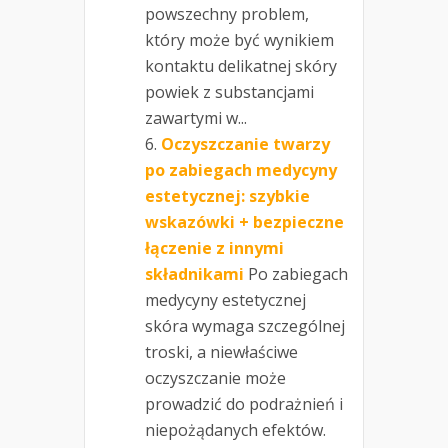
powszechny problem,
który może być wynikiem
kontaktu delikatnej skóry
powiek z substancjami
zawartymi w...
Oczyszczanie twarzy
po zabiegach medycyny
estetycznej: szybkie
wskazówki + bezpieczne
łączenie z innymi
składnikami
Po zabiegach
medycyny estetycznej
skóra wymaga szczególnej
troski, a niewłaściwe
oczyszczanie może
prowadzić do podrażnień i
niepożądanych efektów.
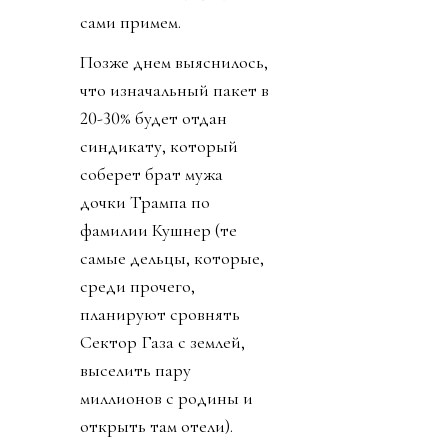
сами примем.
Позже днем выяснилось,
что изначальный пакет в
20-30% будет отдан
синдикату, который
соберет брат мужа
дочки Трампа по
фамилии Кушнер (те
самые дельцы, которые,
среди прочего,
планируют сровнять
Сектор Газа с землей,
выселить пару
миллионов с родины и
открыть там отели).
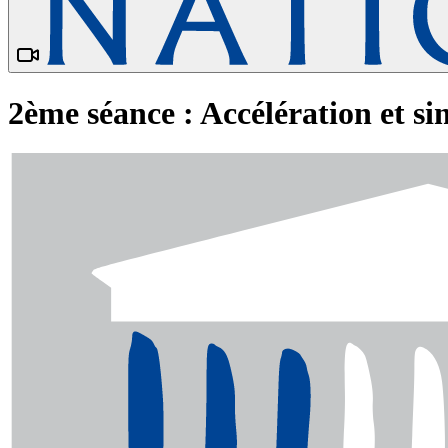
2ème séance : Accélération et sim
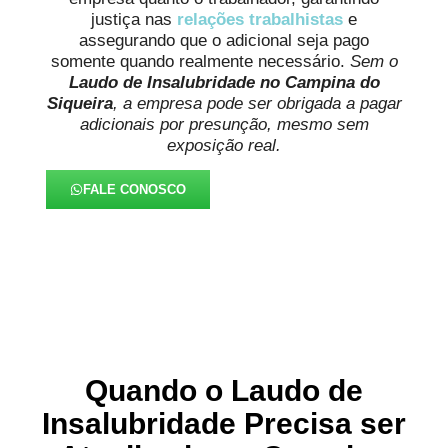
justiça nas
relações trabalhistas
e
assegurando que o adicional seja pago
somente quando realmente necessário.
Sem o
Laudo de Insalubridade no Campina do
Siqueira
, a empresa pode ser obrigada a pagar
adicionais por presunção, mesmo sem
exposição real.
FALE CONOSCO
Quando o Laudo de
Insalubridade Precisa ser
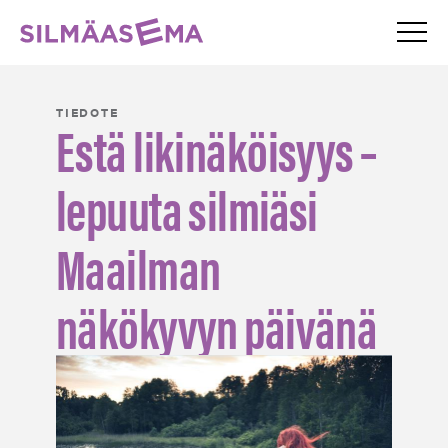
Valik
Silmäasema – etusivu
TIEDOTE
Estä likinäköisyys –
lepuuta silmiäsi
Maailman
näkökyvyn päivänä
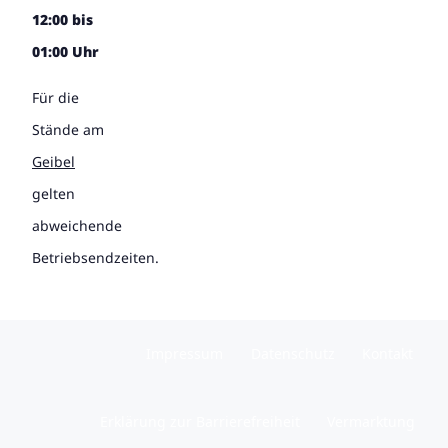
12:00 bis
01:00 Uhr
Für die
Stände am
Geibel
gelten
abweichende
Betriebsendzeiten.
Impressum
Datenschutz
Kontakt
Erklärung zur Barrierefreiheit
Vermarktung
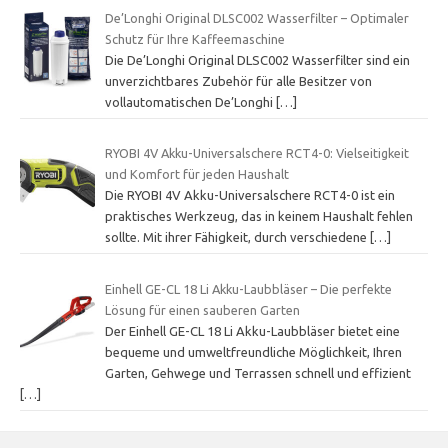
De’Longhi Original DLSC002 Wasserfilter – Optimaler
Schutz für Ihre Kaffeemaschine
Die De’Longhi Original DLSC002 Wasserfilter sind ein
unverzichtbares Zubehör für alle Besitzer von
vollautomatischen De’Longhi
[…]
RYOBI 4V Akku-Universalschere RCT4-0: Vielseitigkeit
und Komfort für jeden Haushalt
Die RYOBI 4V Akku-Universalschere RCT4-0 ist ein
praktisches Werkzeug, das in keinem Haushalt fehlen
sollte. Mit ihrer Fähigkeit, durch verschiedene
[…]
Einhell GE-CL 18 Li Akku-Laubbläser – Die perfekte
Lösung für einen sauberen Garten
Der Einhell GE-CL 18 Li Akku-Laubbläser bietet eine
bequeme und umweltfreundliche Möglichkeit, Ihren
Garten, Gehwege und Terrassen schnell und effizient
[…]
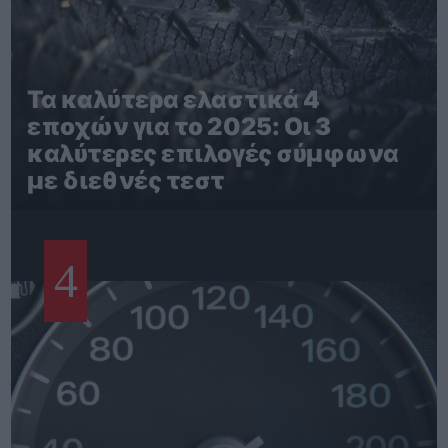
Τα καλύτερα ελαστικά 4
εποχών για το 2025: Οι 3
καλύτερες επιλογές σύμφωνα
με διεθνές τεστ
4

++++++

_Problem details_: All entries should be reproduced exactly; no picture belongs in the result.

_Your response_:
powszechny problem,
który może być wynikiem
kontaktu delikatnej skóry
powiek z substancjami
zawartymi w...
Oczyszczanie twarzy
po zabiegach medycyny
estetycznej: szybkie
wskazówki + bezpieczne
łączenie z innymi
składnikami
Po zabiegach
medycyny estetycznej
skóra wymaga szczególnej
troski, a niewłaściwe
oczyszczanie może
prowadzić do podrażnień i
niepożądanych efektów.
сами примем.
Позже днем выяснилось,
что изначальный пакет в
20-30% будет отдан
синдикату, который
соберет брат мужа
дочки Трампа по
фамилии Кушнер (те
самые дельцы, которые,
среди прочего,
планируют сровнять
Сектор Газа с землей,
выселить пару
миллионов с родины и
открыть там отели).
2ème séance : Accélération et sim
justiça nas
relações trabalhistas
e
assegurando que o adicional seja pago
somente quando realmente necessário.
Sem o
Laudo de Insalubridade no Campina do
Siqueira
, a empresa pode ser obrigada a pagar
adicionais por presunção, mesmo sem
exposição real.
FALE CONOSCO
Quando o Laudo de
Insalubridade Precisa ser
Valik
Silmäasema – etusivu
TIEDOTE
Estä likinäköisyys –
lepuuta silmiäsi
Maailman
näkökyvyn päivänä
12:00 bis
01:00 Uhr
Für die
Stände am
Geibel
gelten
abweichende
Betriebsendzeiten.
Impressum
Datenschutz
Kontakt
Erklärung zur Barrierefreiheit
Vermarktung
De’Longhi Original DLSC002 Wasserfilter – Optimaler
Schutz für Ihre Kaffeemaschine
Die De’Longhi Original DLSC002 Wasserfilter sind ein
unverzichtbares Zubehör für alle Besitzer von
vollautomatischen De’Longhi
[…]
RYOBI 4V Akku-Universalschere RCT4-0: Vielseitigkeit
und Komfort für jeden Haushalt
Die RYOBI 4V Akku-Universalschere RCT4-0 ist ein
praktisches Werkzeug, das in keinem Haushalt fehlen
sollte. Mit ihrer Fähigkeit, durch verschiedene
[…]
Einhell GE-CL 18 Li Akku-Laubbläser – Die perfekte
Lösung für einen sauberen Garten
Der Einhell GE-CL 18 Li Akku-Laubbläser bietet eine
bequeme und umweltfreundliche Möglichkeit, Ihren
Garten, Gehwege und Terrassen schnell und effizient
[…]
Τα καλύτερα ελαστικά 4
εποχών για το 2025: Οι 3
καλύτερες επιλογές σύμφωνα
με διεθνές τεστ
4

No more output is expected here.